Suffering comparison

One Sunday afternoon in the autumn of 2021, as pandemic restrictions were relaxing across Spain, Elise cooked lunch for an intimate group of Cuban friends in her apartment in Tarragona. Lareina was the first to arrive, on the dot and elegantly dressed. A middle class Afro-Cuban woman in her mid-fifties from Havana, she had been living in Spain for more than twenty years, still making frequent trips to Cuba in “normal” times. As Elise poured her a glass of wine, Lareina confessed that she had already had an entire bottle of rosé. “Today is my mother’s birthday,” she shared with a smile. And later, “I’d like to visit her as soon as the airports open. But I don’t know when I’ll have the money to make the trip.” As the afternoon progressed, Elise noticed Lareina withdrawing, her energy diminishing, her face downcast, and wondered whether it was more than just the wine that was wearing on her. A few weeks earlier, in the late evening hours on a terrace in one of Tarragona’s central plazas, Elise, Lareina, and Blanca had discussed where one lives better, in Spain or in Cuba. “Here there are possibilities,” they explained, before clarifying together, “We are not happy here, but we have possibilities. We live better, but we pay a price.”

In her critical interrogation of “the promise of happiness”, Ahmed (Citation2010) insightfully distinguishes between our desire for happiness and what we actually desire, noting that “happiness” becomes a stand-in not for what matters, but for what matters to us. Drawing on her insights, we may argue that the question of “to what” exactly one aspires and especially how comparison informs the desire for a subjectively “better” life is frequently left pending by scholars. Expanding on Ahmed (Citation2010), our findings suggest that a “better life” abroad becomes a container within which one encounters disparate desires, incommensurable values, conflicting individual and collective aims, predetermined hierarchies, and societal norms, among other scattered elements which ought not be presupposed. “Where we find happiness teaches us what we value rather than simply what is of value” (Ahmed Citation2010, 13, emphasis added). The journey to discovering what it is that makes us happy requires “opening up the world” (ibid, 70). Migration does just this – but what kind of world awaits those who move, beyond the streets of their neighborhoods, their hometowns, their homelands? Often the pursuit of a “better life” vis-à-vis migration also brings into view much to be unhappy about, including what those who migrate must sacrifice – emotionally and existentially – to undertake the journey.
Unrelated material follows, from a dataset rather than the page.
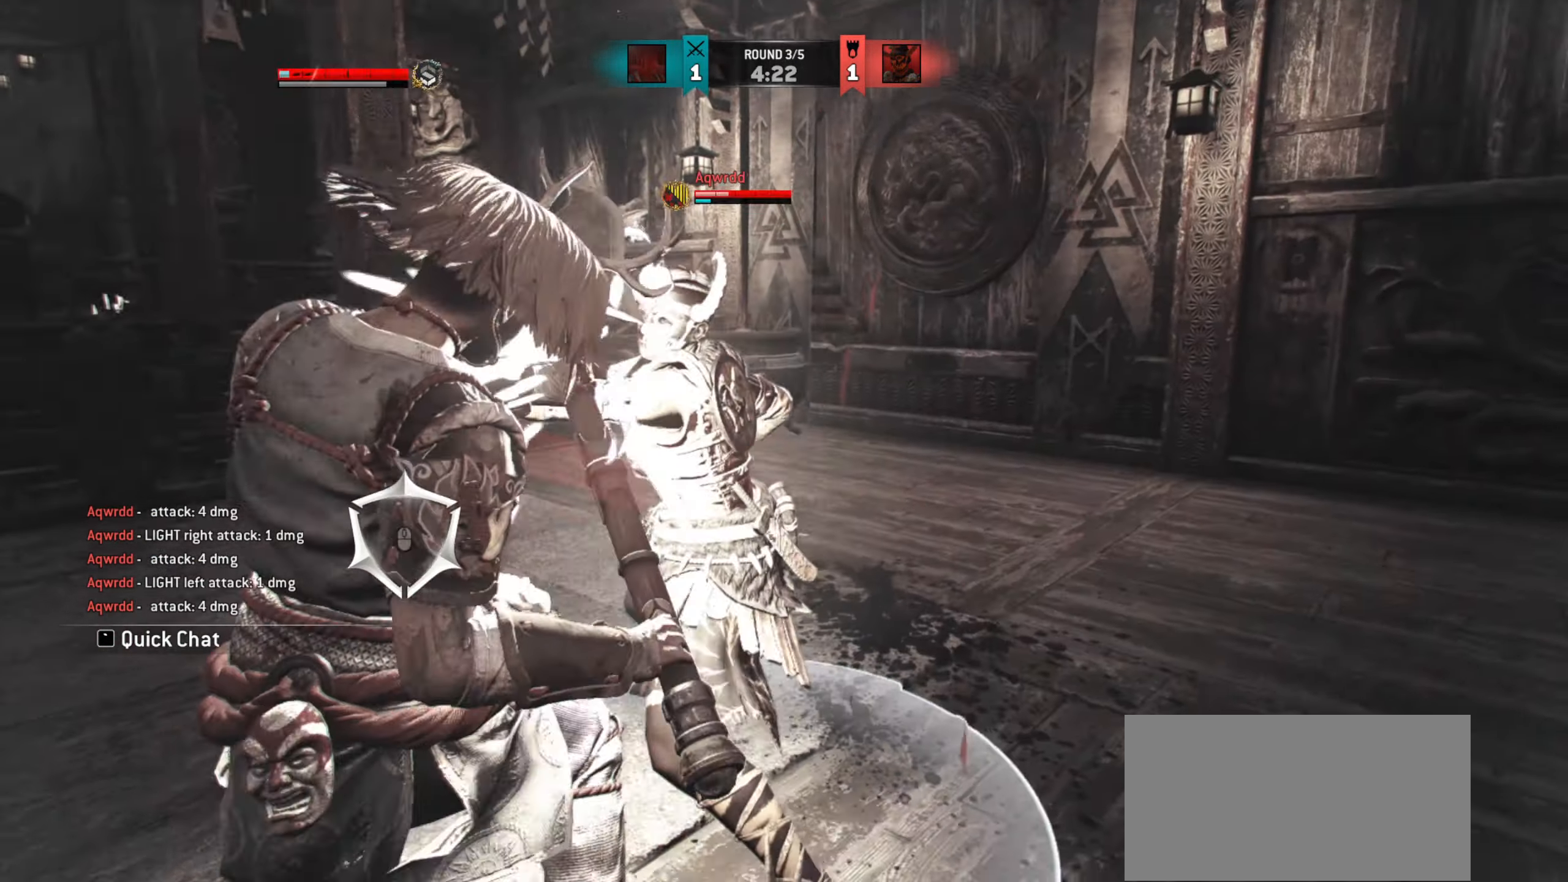
{"keys": ["a"], "mouse": [], "events": []}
While a growing body of literature links transnational mobility with emotional life (Boccagni and Baldassar Citation2015; Skrbiš Citation2008; Svašek Citation2010), the role of comparison has been mostly overlooked. And yet, as Walker (Citation2023, 192–195) recently noted, “comparison does more than produce knowledge: it produces emotions” and “affective dispositions”, which “not only push people to compare in the first place, as a motivating factor, but also are an important part of its effects”. The emotions and affective dispositions comparison engenders can lead to suffering, as our research among returnees confirms. “Migration finishes a person off”, Alberto told Valerio during their first encounter in Havana in January 2019. Alberto came from a white middle-class family with Italian ancestry, which had lost much of its socio-economic status following the 1990s economic crisis in Cuba. He had returned to live on the island in 2014 after ten years in Rome, and the close friendship he developed with Valerio gave the latter many occasions to grasp Alberto’s stance towards migration and its consequences. “Migration is a bad thing”, Alberto observed late one night, as he and Valerio were roaming the streets of Havana after a party. A bit drunk and entering a confessional mode, Alberto told Valerio that he was, all things considered, a comemierda, a Cuban expression commonly used to evoke a foolish person. Alberto’s eyes welled up with tears, and Valerio took his words to mean that he felt he was a mess, and that migration was responsible.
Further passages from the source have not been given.